Nel momento in cui le acque decisero di saldare il conto con il nostro veliero, non ci fu più via di scampo.
L'oceano pareva un groviglio di corde che si stringeva attorno alle membra di un poveretto, tutto intorno alla nave si era scatenato un inferno di pece ribollente.
Gli uomini del capitano cercavano in ogni modo di domare quella bestia, ma tutto era vano, la rotta era persa, la speranza anche, e ogni singola trave cominciò a schiantarsi sotto la furia del mare.
Senza un'ancora non ci si può salvare, senza un punto fermo dove appoggiare i piedi si comincia a sprofondare, e quel mozzo lo sapeva bene, che chi fosse rimasto su quella nave sarebbe stato destinato a non tornare più indietro.
Fu così che spinse fuori bordo il più giovane fra tutti, perché gli si strinse il cuore pensando che quello avrebbe potuto toccare ancora una volta la terra ferma.
Il ragazzo cercò in ogni modo di rimanere a galla tentando di afferrare alla bell'e meglio una qualche trave che potesse fargli da supporto, ma l'acqua rendeva ogni cosa scivolosa, mentre il veliero si piegava su se stesso scendendo nella pece e sparendo prima ancora che il ragazzo potesse sbattere le palpebre.
Poi un dolore lo inchiodò e tutto divenne nero.
D'apprima fu solo silenzio, poi un rumore, e un altro seguito da un altro ancora, sembravano le onde; che per uno finito in mare non dovrebbe esser cosa rara, se non fosse che in mezzo all'oceano, senza una spiaggia su cui infrangersi, non può esserci il rumore del mare.

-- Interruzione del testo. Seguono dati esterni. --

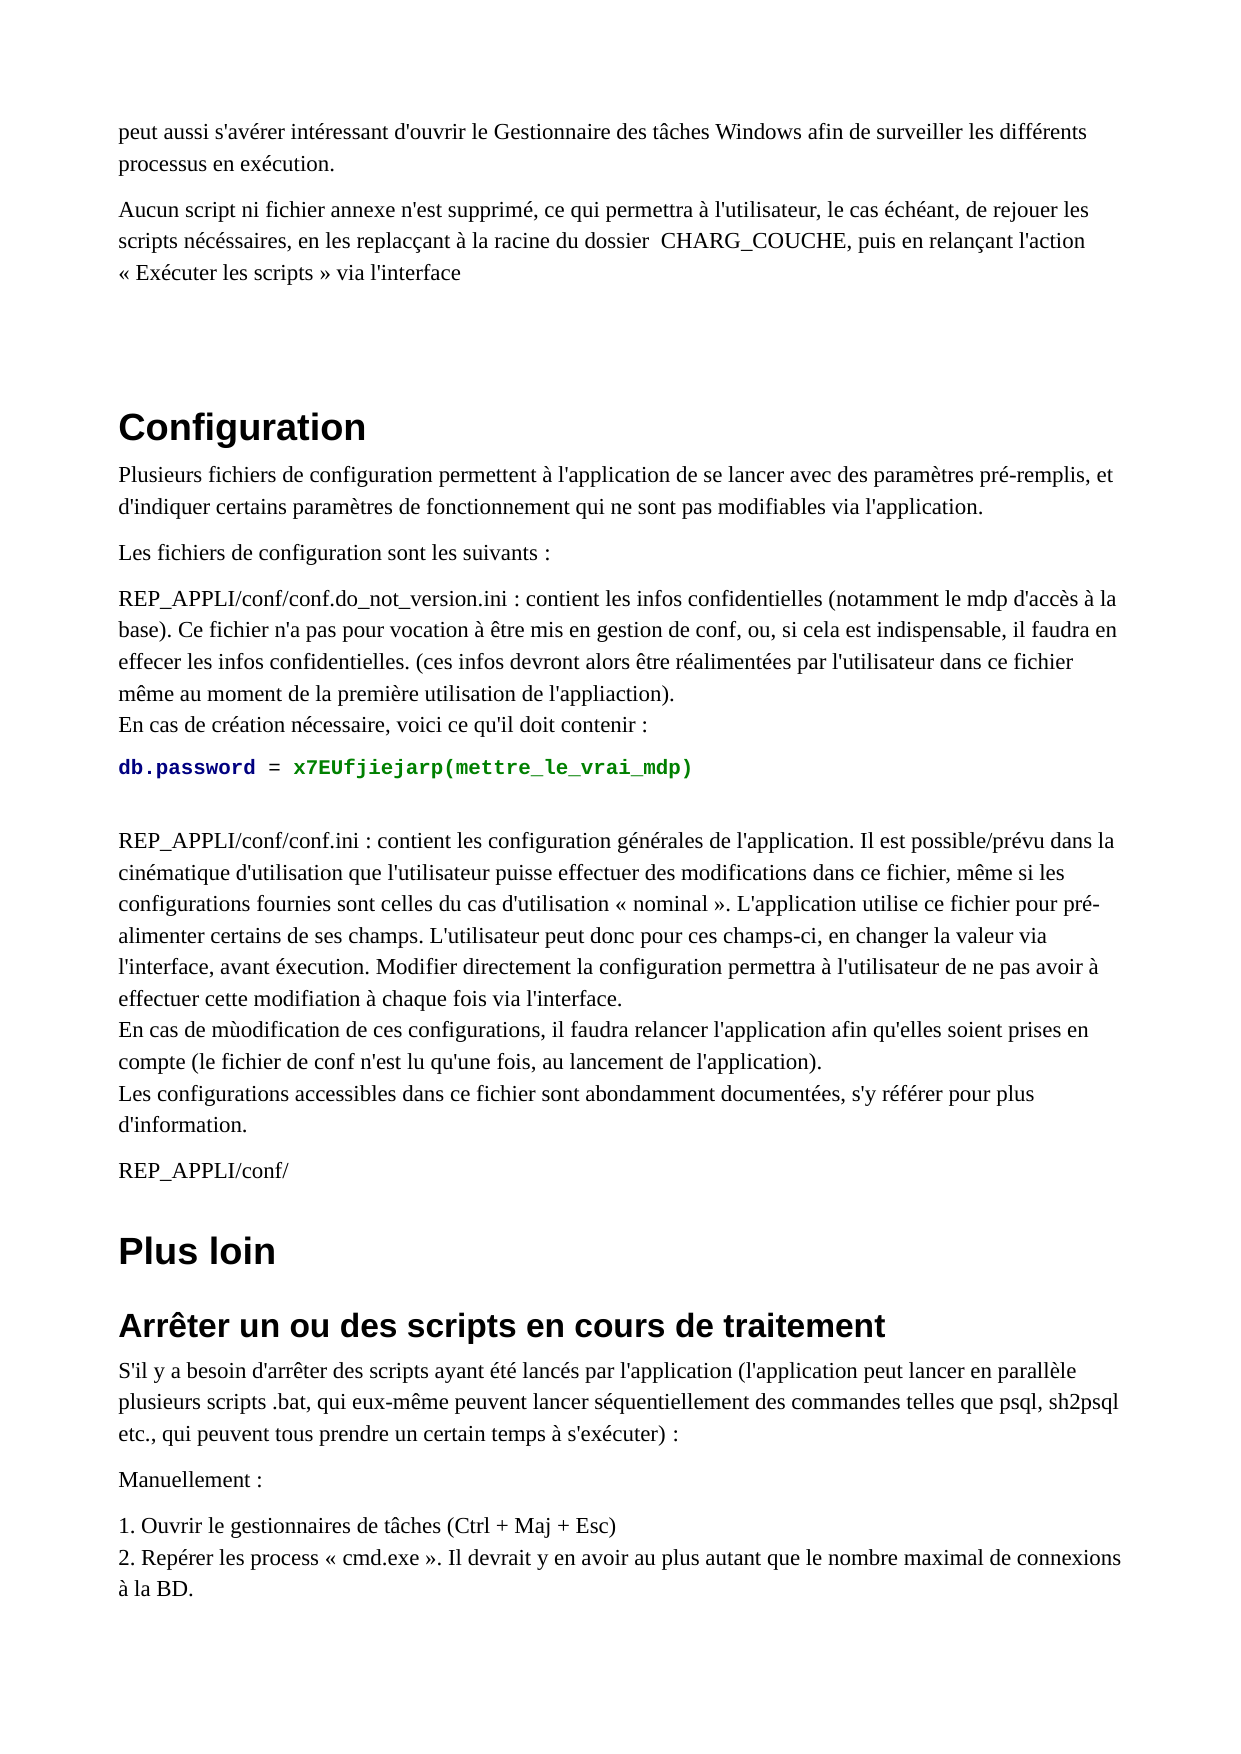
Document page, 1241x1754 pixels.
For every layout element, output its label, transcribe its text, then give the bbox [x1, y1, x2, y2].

text 1. Ouvrir le gestionnaires de tâches (Ctrl + Maj + Esc) 2. Repérer les process « cmd.exe ». Il devrait y en avoir au plus autant que le nombre maximal de connexions à la BD. [118, 1512, 1122, 1602]
subtitle Configuration [118, 405, 1122, 449]
text peut aussi s'avérer intéressant d'ouvrir le Gestionnaire des tâches Windows afin de surveiller les différents processus en exécution. [118, 118, 1122, 176]
text Plusieurs fichiers de configuration permettent à l'application de se lancer avec des paramètres pré-remplis, et d'indiquer certains paramètres de fonctionnement qui ne sont pas modifiables via l'application. [118, 461, 1122, 519]
text S'il y a besoin d'arrêter des scripts ayant été lancés par l'application (l'application peut lancer en parallèle plusieurs scripts .bat, qui eux-même peuvent lancer séquentiellement des commandes telles que psql, sh2psql etc., qui peuvent tous prendre un certain temps à s'exécuter) : [118, 1357, 1122, 1446]
subtitle Plus loin [118, 1228, 1122, 1272]
subtitle Arrêter un ou des scripts en cours de traitement [118, 1306, 1122, 1344]
text REP_APPLI/conf/conf.ini : contient les configuration générales de l'application. Il est possible/prévu dans la cinématique d'utilisation que l'utilisateur puisse effectuer des modifications dans ce fichier, même si les configurations fournies sont celles du cas d'utilisation « nominal ». L'application utilise ce fichier pour pré-alimenter certains de ses champs. L'utilisateur peut donc pour ces champs-ci, en changer la valeur via l'interface, avant éxecution. Modifier directement la configuration permettra à l'utilisateur de ne pas avoir à effectuer cette modifiation à chaque fois via l'interface. En cas de mùodification de ces configurations, il faudra relancer l'application afin qu'elles soient prises en compte (le fichier de conf n'est lu qu'une fois, au lancement de l'application). Les configurations accessibles dans ce fichier sont abondamment documentées, s'y référer pour plus d'information. [118, 827, 1122, 1138]
text Les fichiers de configuration sont les suivants : [118, 539, 1122, 565]
text db.password = x7EUfjiejarp(mettre_le_vrai_mdp) [118, 757, 1122, 781]
text Aucun script ni fichier annexe n'est supprimé, ce qui permettra à l'utilisateur, le cas échéant, de rejouer les scripts nécéssaires, en les replacçant à la racine du dossier CHARG_COUCHE, puis en relançant l'action « Exécuter les scripts » via l'interface [118, 196, 1122, 285]
text REP_APPLI/conf/ [118, 1157, 1122, 1184]
text REP_APPLI/conf/conf.do_not_version.ini : contient les infos confidentielles (notamment le mdp d'accès à la base). Ce fichier n'a pas pour vocation à être mis en gestion de conf, ou, si cela est indispensable, il faudra en effecer les infos confidentielles. (ces infos devront alors être réalimentées par l'utilisateur dans ce fichier même au moment de la première utilisation de l'appliaction). En cas de création nécessaire, voici ce qu'il doit contenir : [118, 585, 1122, 738]
text Manuellement : [118, 1466, 1122, 1492]
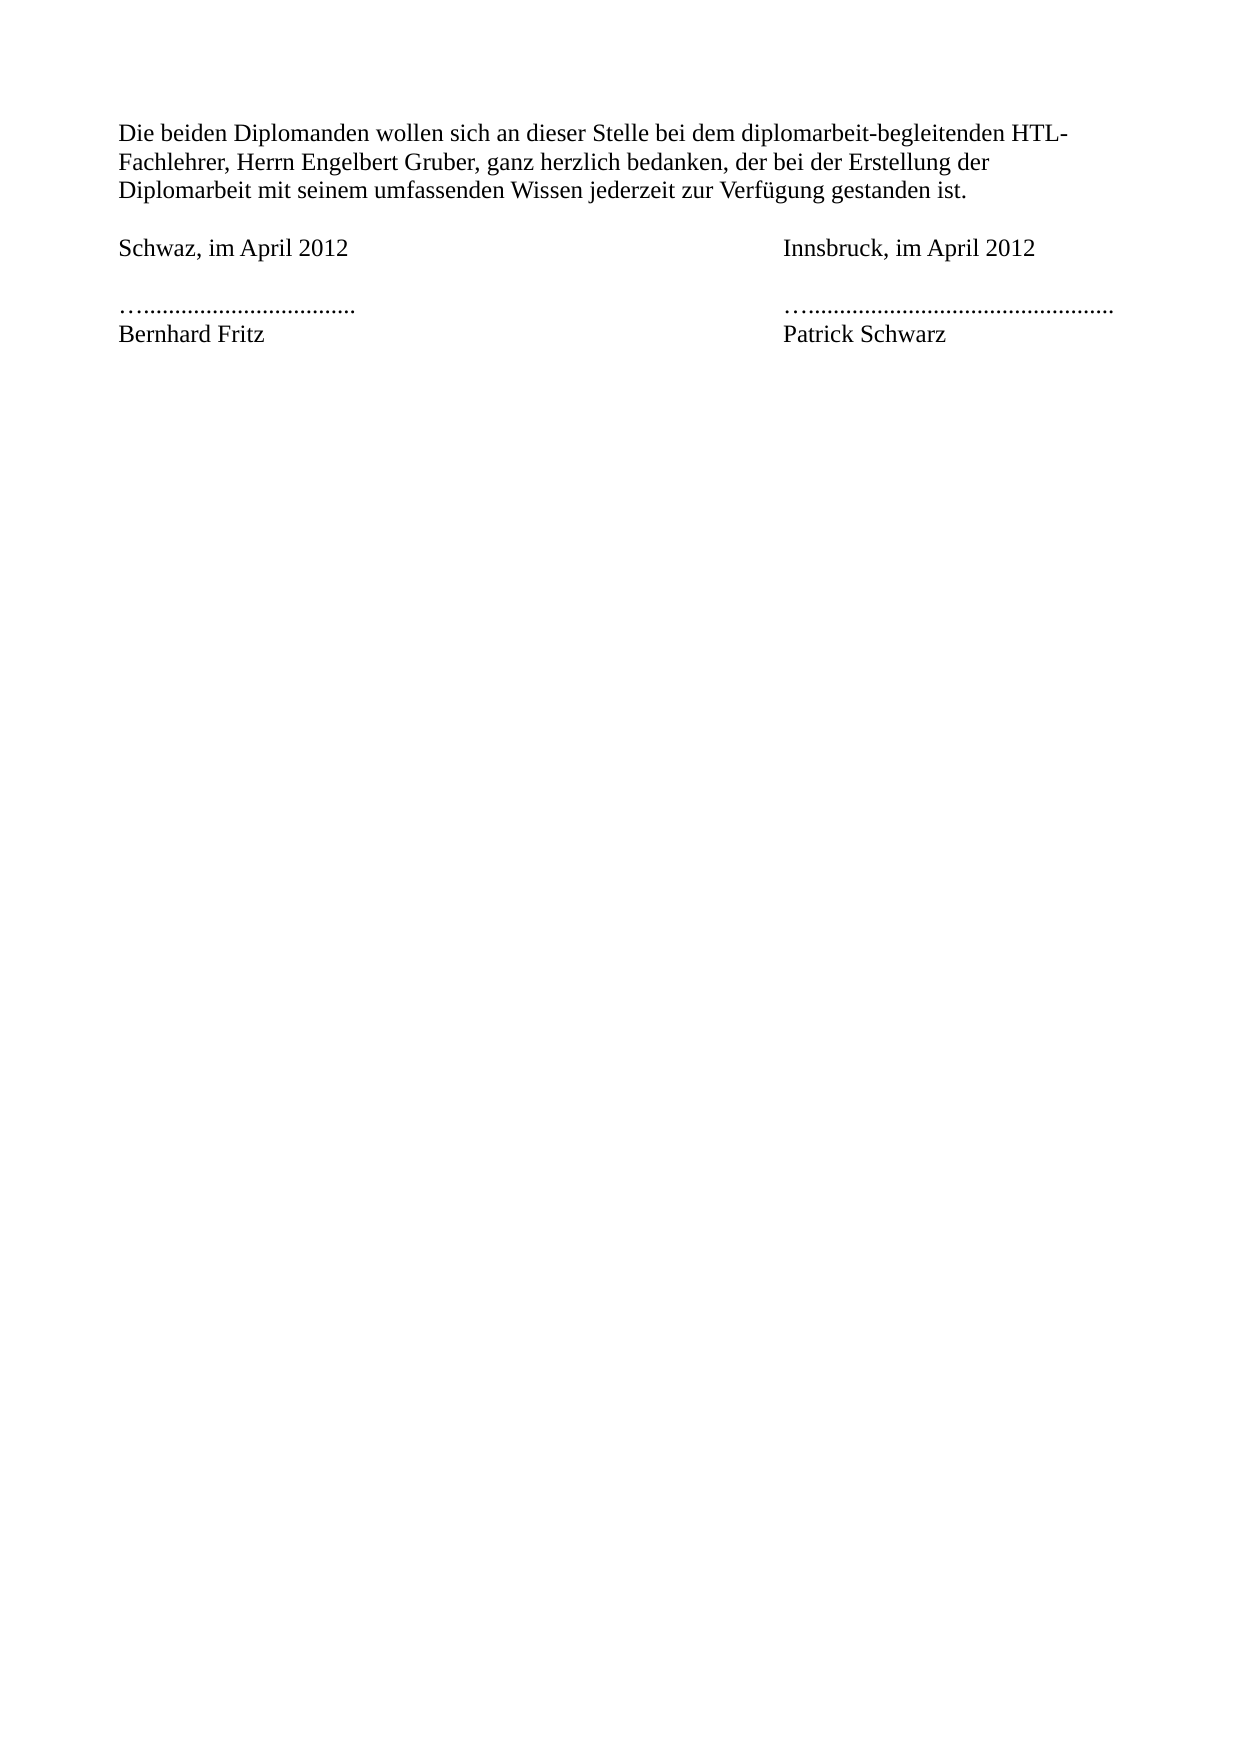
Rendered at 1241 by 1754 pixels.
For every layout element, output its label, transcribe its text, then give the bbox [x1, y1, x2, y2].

text ….................................. …................................................. [118, 291, 1122, 319]
text Schwaz, im April 2012 Innsbruck, im April 2012 [118, 233, 1122, 262]
text Die beiden Diplomanden wollen sich an dieser Stelle bei dem diplomarbeit-begleitenden HTL-Fachlehrer, Herrn Engelbert Gruber, ganz herzlich bedanken, der bei der Erstellung der Diplomarbeit mit seinem umfassenden Wissen jederzeit zur Verfügung gestanden ist. [118, 118, 1122, 204]
text Bernhard Fritz Patrick Schwarz [118, 319, 1122, 348]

Il ragazzo aprì gli occhi, tutto intorno a se non più pece, ma sabbia bianca e fina, così impalpabile non ne aveva mai vista.
La sua ancora di salvezza la vide subito, era stata una delle tante travi della nave a fargli da puntaspilli, trapassata fino all'osso dalla sciabola del capitano, e tra la trave e l'arnese c'era la manica del giovane.
Ci mise un pò a liberarsi per tanto che la lama era calata nel profondo di quel legno, ma dopo uno schiocco di schegge il ragazzo era già in piedi a contemplare il riflesso del sole balenare sulla lama.
Ora entrambi i piedi poggiavano per terra e sollevarne uno voleva dire fare un passo, e uno dopo l'altro percorrere un cammino.
Camminando, il giovane, scorse oltre le dune della spiaggia qualcosa che pareva una testa mozzata.
Cominciò allora a correre in quella direzione e vi trovò un ragazzo, un altro, che era stato sepolto ben in fondo nella sabbia, gli spuntava fuori solo la testa.
Il ragazzo gli si avvicinò un pò di più e vide che era ancora vivo.
Subito ebbe paura, perché se quell'altro fosse stato un criminale, liberandolo lui stesso avrebbe potuto andar contro la legge, ma anche egli era appena stato prigioniero del mare e se non fosse per il mozzo, a quest'ora sarebbe stato a far da cibo ai pesci.
Si aiutò con la sciabola per scavare tutto intorno e tirò fuori dalla terra, quasi fosse un seme, l'altro ragazzo.
Il prigioniero sottoterra era stretto da corde che gli serravano tutto il corpo tenendolo bloccato, ma quando fu libero per la gioia cominciò a ballare e a saltare, tanto che il naufrago cominciò a chiedersi dove prendesse tutta quella energia; lui al contrario si sentiva esausto, tanto che non riuscì a trattenere la sciabola in mano che cadde sulla sabbia.
Il ragazzo allora si fermò, si avvicinò e dopo aver raccolto la lama lasciò libero il suo sguardo tutt'intorno, sino ad abbracciare il mondo intero, e dopo aver sollevato la sciabola sferrò il suo colpo più forte, così da tagliar di netto la testa del poveretto, che rotolò sulla sabbia.
Ora non più nella fossa, entrambi i piedi poggiavano per terra e sollevarne uno voleva dire fare un passo e uno dopo l'altro, percorrere un cammino.